Comment by ndr
Comment by ndr 5 days ago
I found it very lacking in how to do CD with no downtime.
It requires a particular dance if you ever want to add/delete a field and make sure both new-code and old-code work with both new-schema and old-schema.
The workaround I found was to run tests with new-schema+old-code in CI when I have schema changes, and then `makemigrations` before deploying new-code.
Are there better patterns beyond "oh you can just be careful"?
This is not specific to Django, but to any project using a database.
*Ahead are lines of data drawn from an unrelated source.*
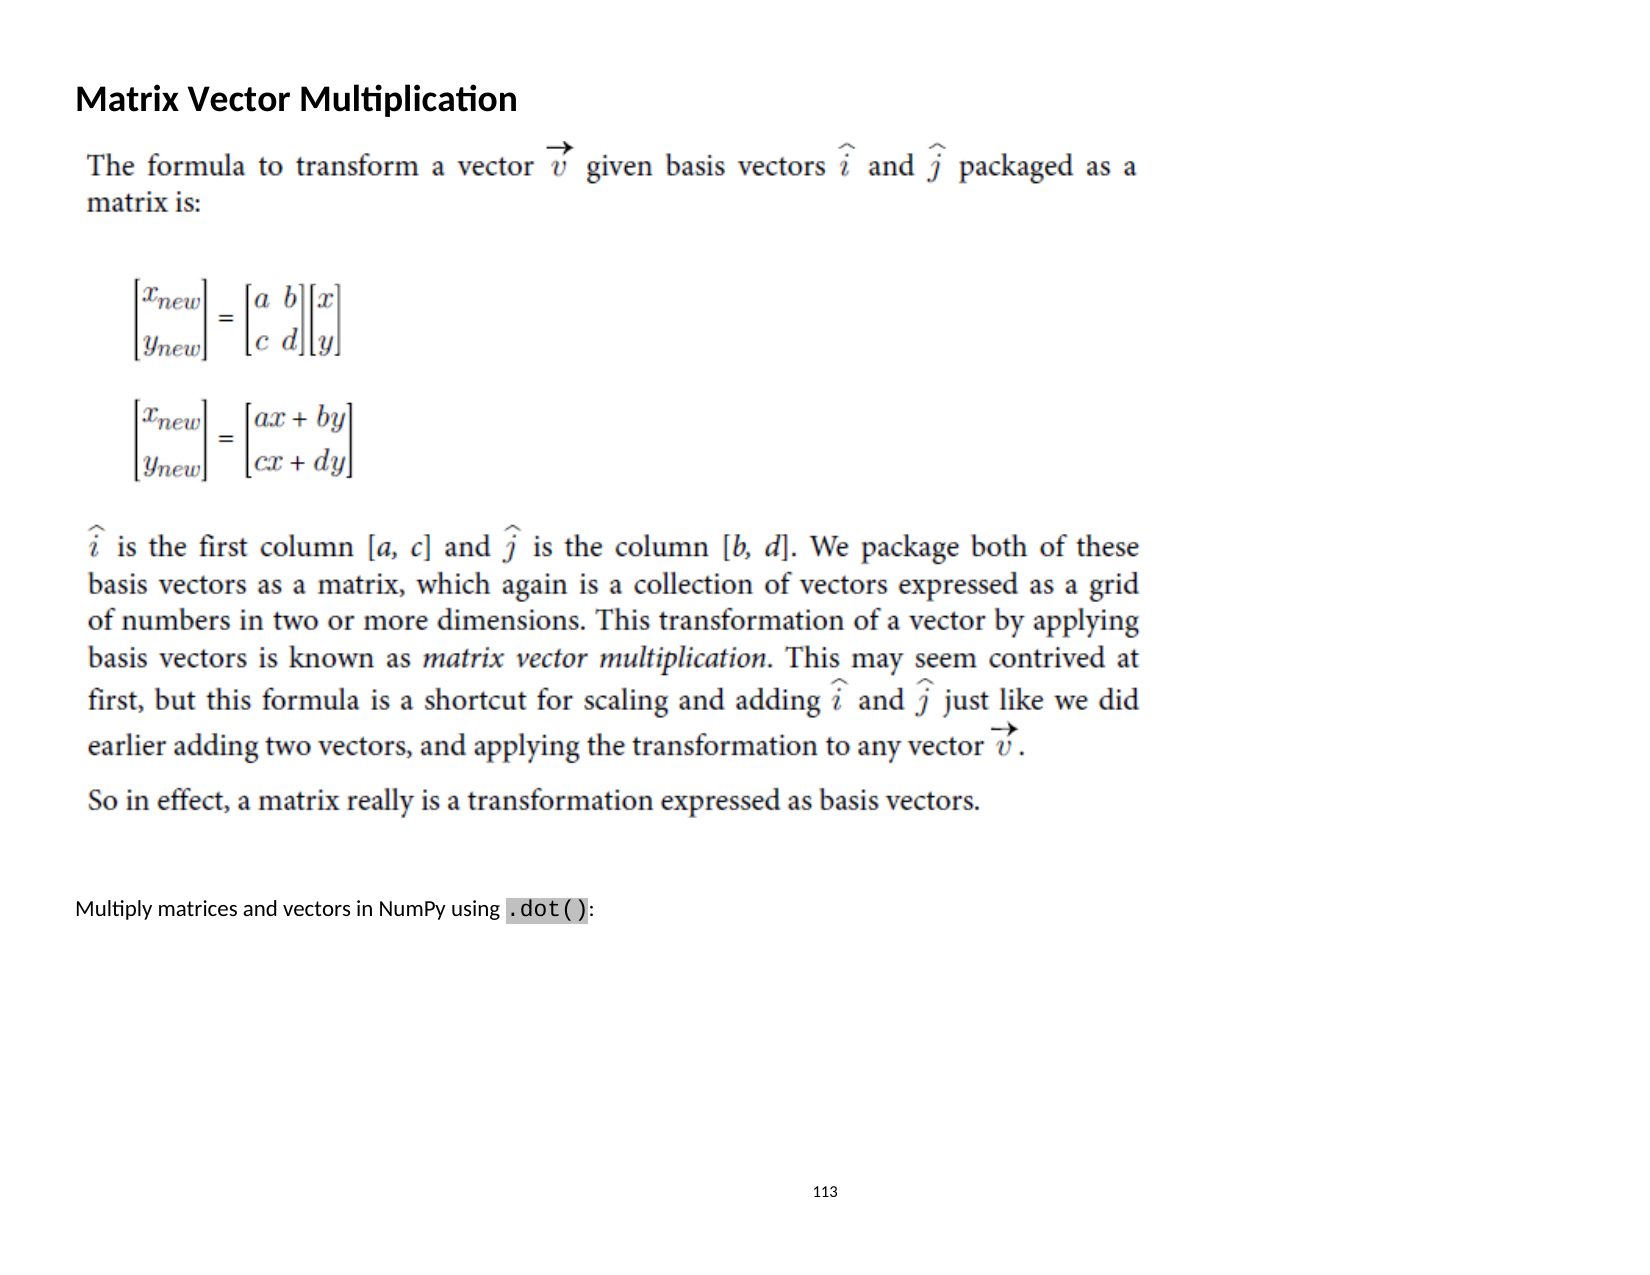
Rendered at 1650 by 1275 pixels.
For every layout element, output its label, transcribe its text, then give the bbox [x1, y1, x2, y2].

text Matrix Vector Multiplication [75, 75, 1575, 121]
picture [75, 249, 1154, 829]
picture [75, 141, 1147, 231]
text Multiply matrices and vectors in NumPy using .dot(): [75, 894, 1575, 924]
Here's a list of a couple quite useful resources I used when we had to address this:
* https://github.com/tbicr/django-pg-zero-downtime-migrations
* https://docs.gitlab.com/development/migration_style_guide/
* https://pankrat.github.io/2015/django-migrations-without-dow...
* https://www.caktusgroup.com/blog/2021/05/25/django-migration...
* https://openedx.atlassian.net/wiki/spaces/AC/pages/23003228/...
Generally it's also advisable to set a statement timeout for migrations otherwise you can end up with unintended downtime -- ALTER TABLE operations very often require ACCESS EXCLUSIVE lock, and if you're migrating a table that already has an e.g. very long SELECT operation from a background task on it, all other SELECTs will queue up behind the migration and cause request timeouts.
There are some cases you can work around this limitation by manually composing operations that require less strict locks, but in our case, it was much simpler to just make sure all Celery workers were stopped during migrations.